Second Great Awakening
Religious revival characterized by emotional mass 'camp meetings' and widespread conversion. Brought about a democratization of religion as a multiplicity of denominations vied for members.
Hudson River School
Excelled in romantic art, group of American landscape painters.
Seneca Falls Convention
Gathering of feminist activists in Seneca Falls, New York, where Elizabeth Katie Stanton read her declaration of sentiments stating that all men and women are created equal.
Declaration of Sentiments
Declared that all men and women are created equal.
Zachary Taylor
12th president of the United States, gained fame as a hero in the Mexican-American War, Whig party, tried to keep the Union together during debates over slavery in new territories.
James K. Polk
The 11th president of the United States, strongly supported Manifest Destiny, oversaw major territorial expansion, including the annexation of Texas, the Oregon Territory, and lands gained after the Mexican-American War, established the U.S. Naval Academy and reducing tariffs.
David Wilmot
U.S. congressman from Pennsylvania best known for the Wilmot Proviso, a proposal to ban slavery in any territory gained from Mexico after the Mexican-American War, it did not pass, but it intensified the debate over slavery and helped lead to the rise of the Republican Party.
Manifest destiny
Belief that the US was destined by God to spread its 'empire of liberty' across North America.

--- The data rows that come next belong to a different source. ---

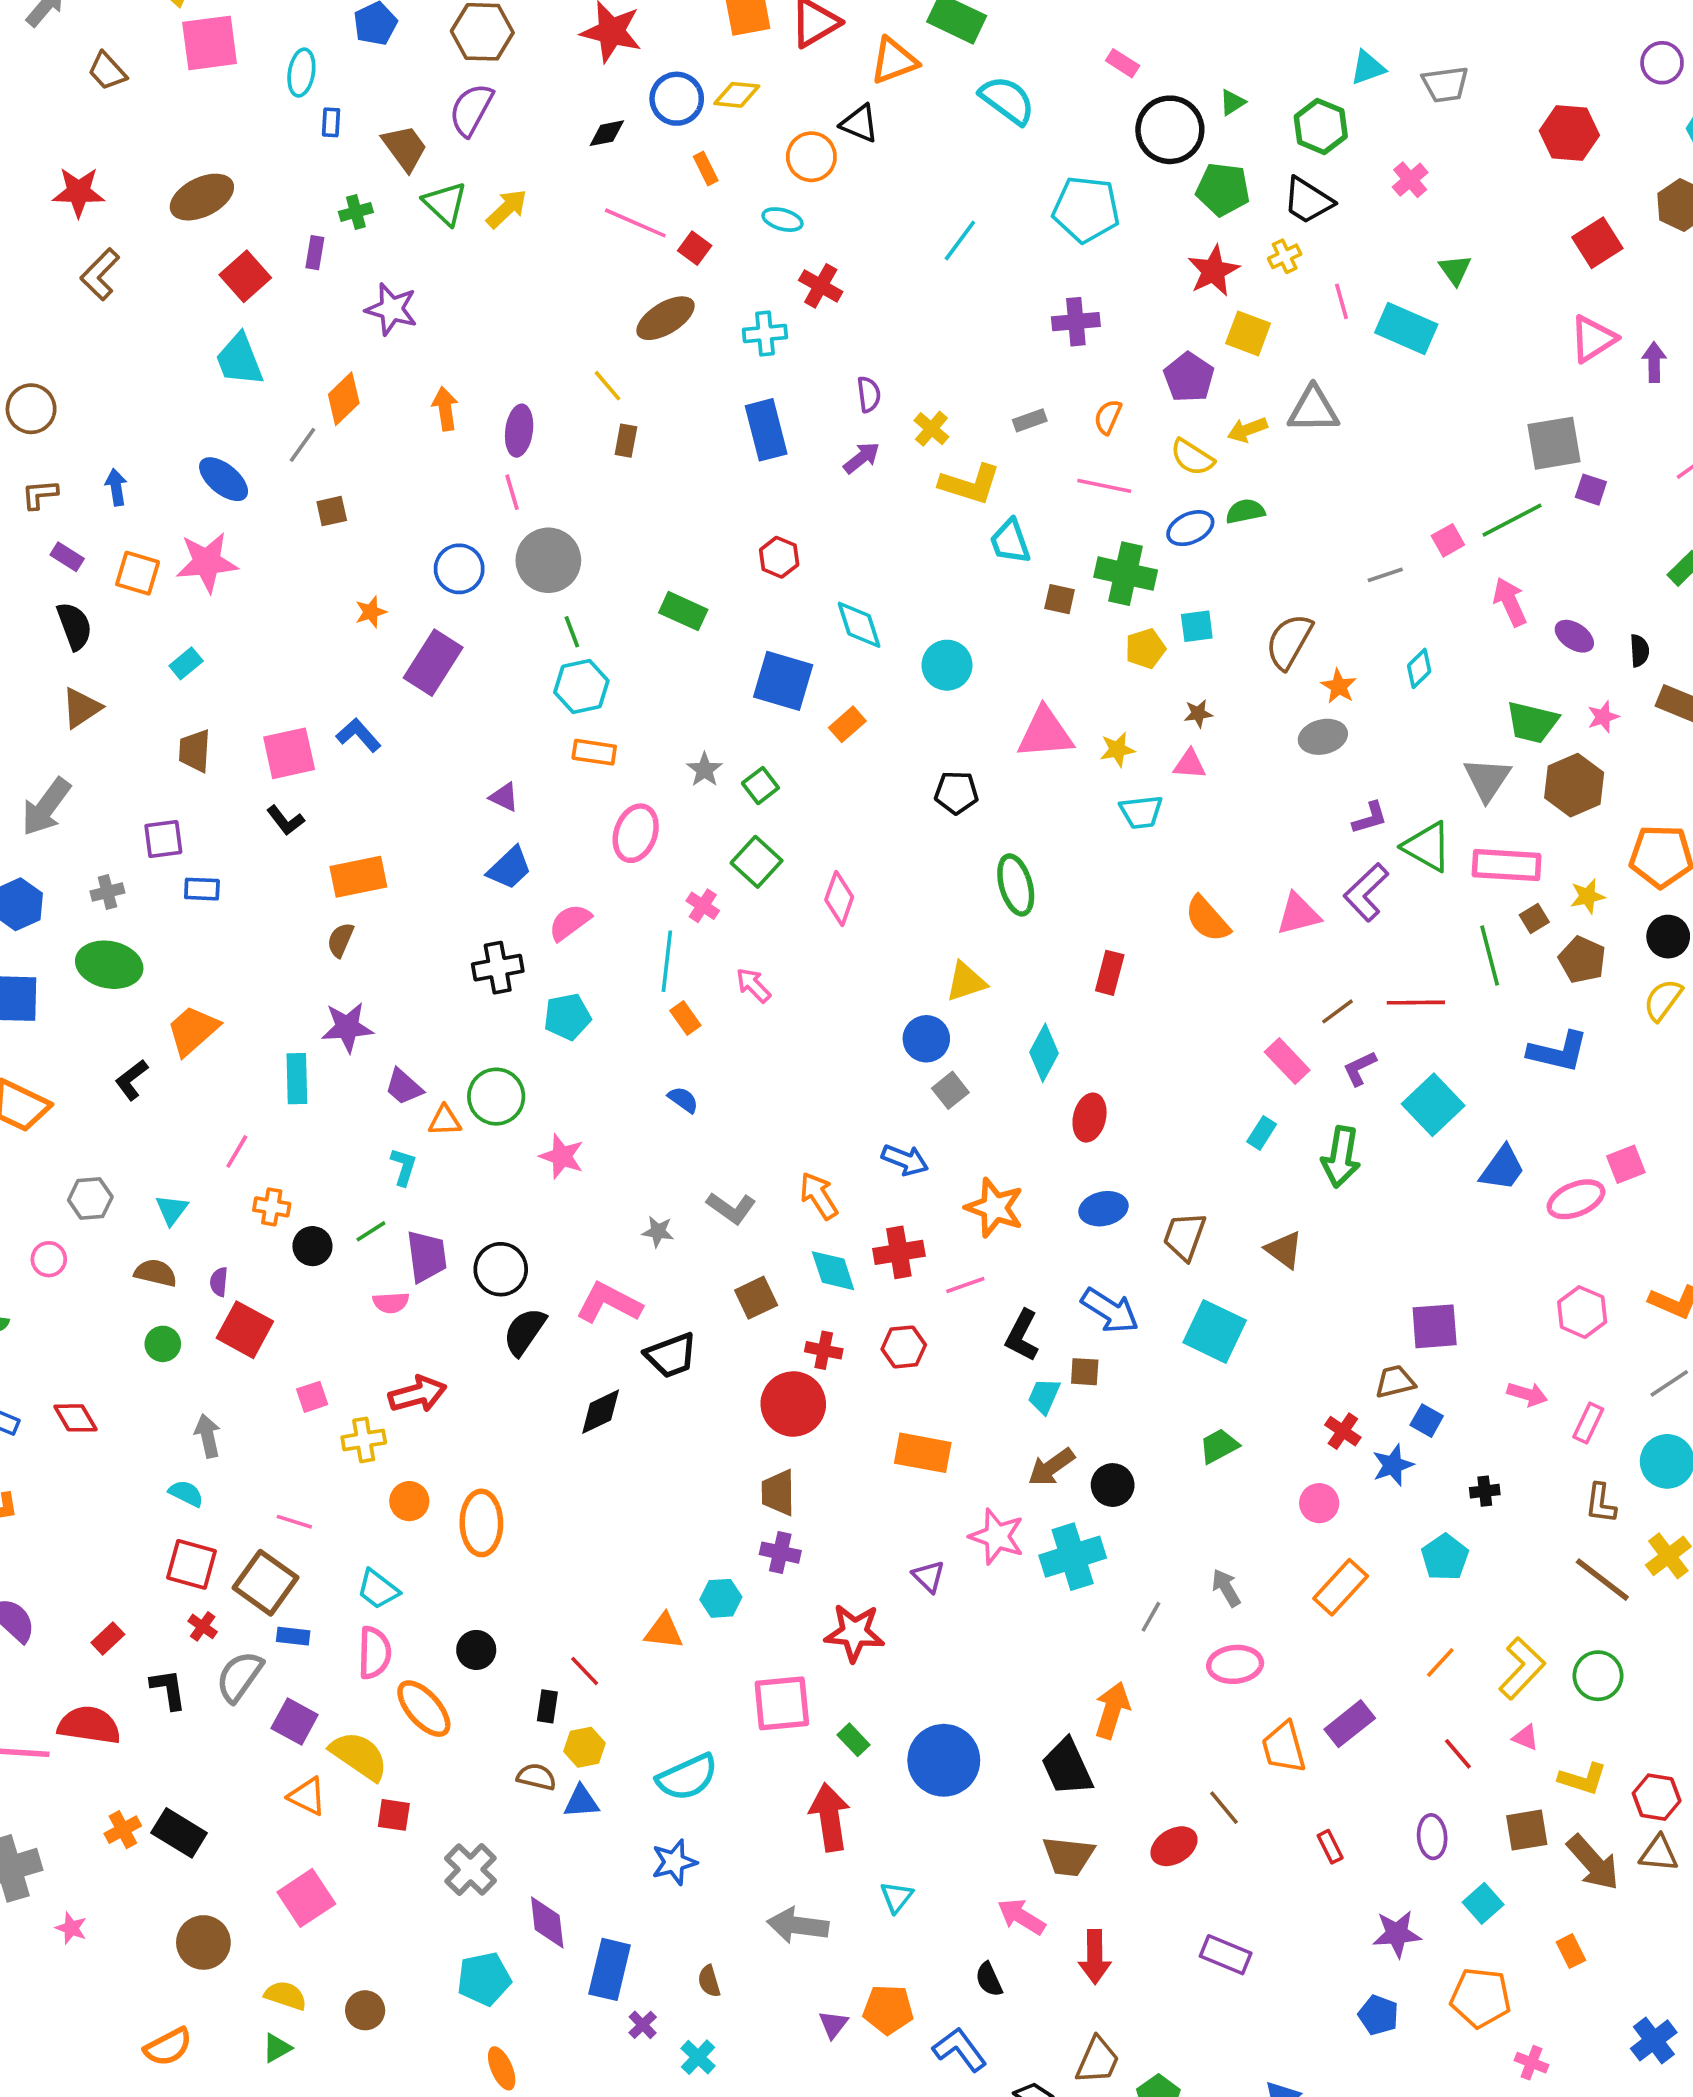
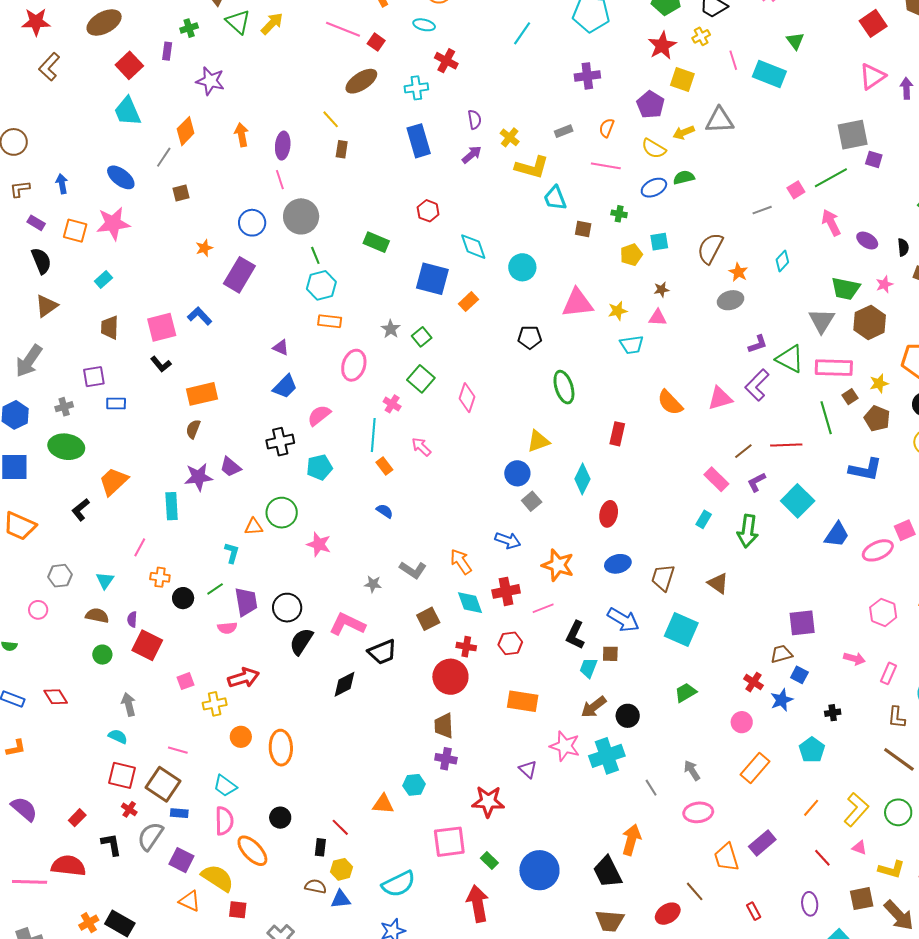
green cross: (1126, 574) -> (619, 214), size x0.5
purple trapezoid: (404, 1087) -> (230, 467), moved
gray line: (1151, 1617) -> (651, 788), turned -60

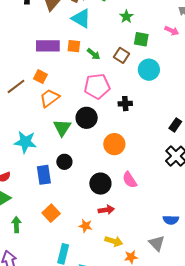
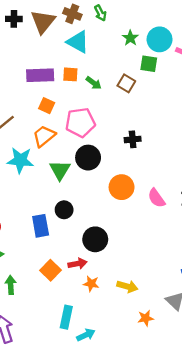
cyan circle: (149, 70) -> (160, 39), moved
orange square: (40, 77) -> (47, 106), moved
pink pentagon: (97, 86) -> (80, 122), moved
cyan star: (25, 142) -> (20, 160), moved
pink semicircle: (130, 180) -> (156, 198), moved
black circle: (100, 184) -> (95, 239), moved
red arrow: (106, 210) -> (77, 264), moved
yellow arrow: (114, 241) -> (127, 286), moved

Served as a justification for mid-nineteenth-century expansionism.
'Spot' resolutions
Measures introduced by Illinois congressman Abraham Lincoln, questioning President James K. Polk's justification for war with Mexico.
Treaty of Guadalupe-Hidalgo
Ended the war with Mexico, Mexico agreed to cede territory reaching northwest from Texas to Oregon in exchange for $18 million in cash and assumed debts.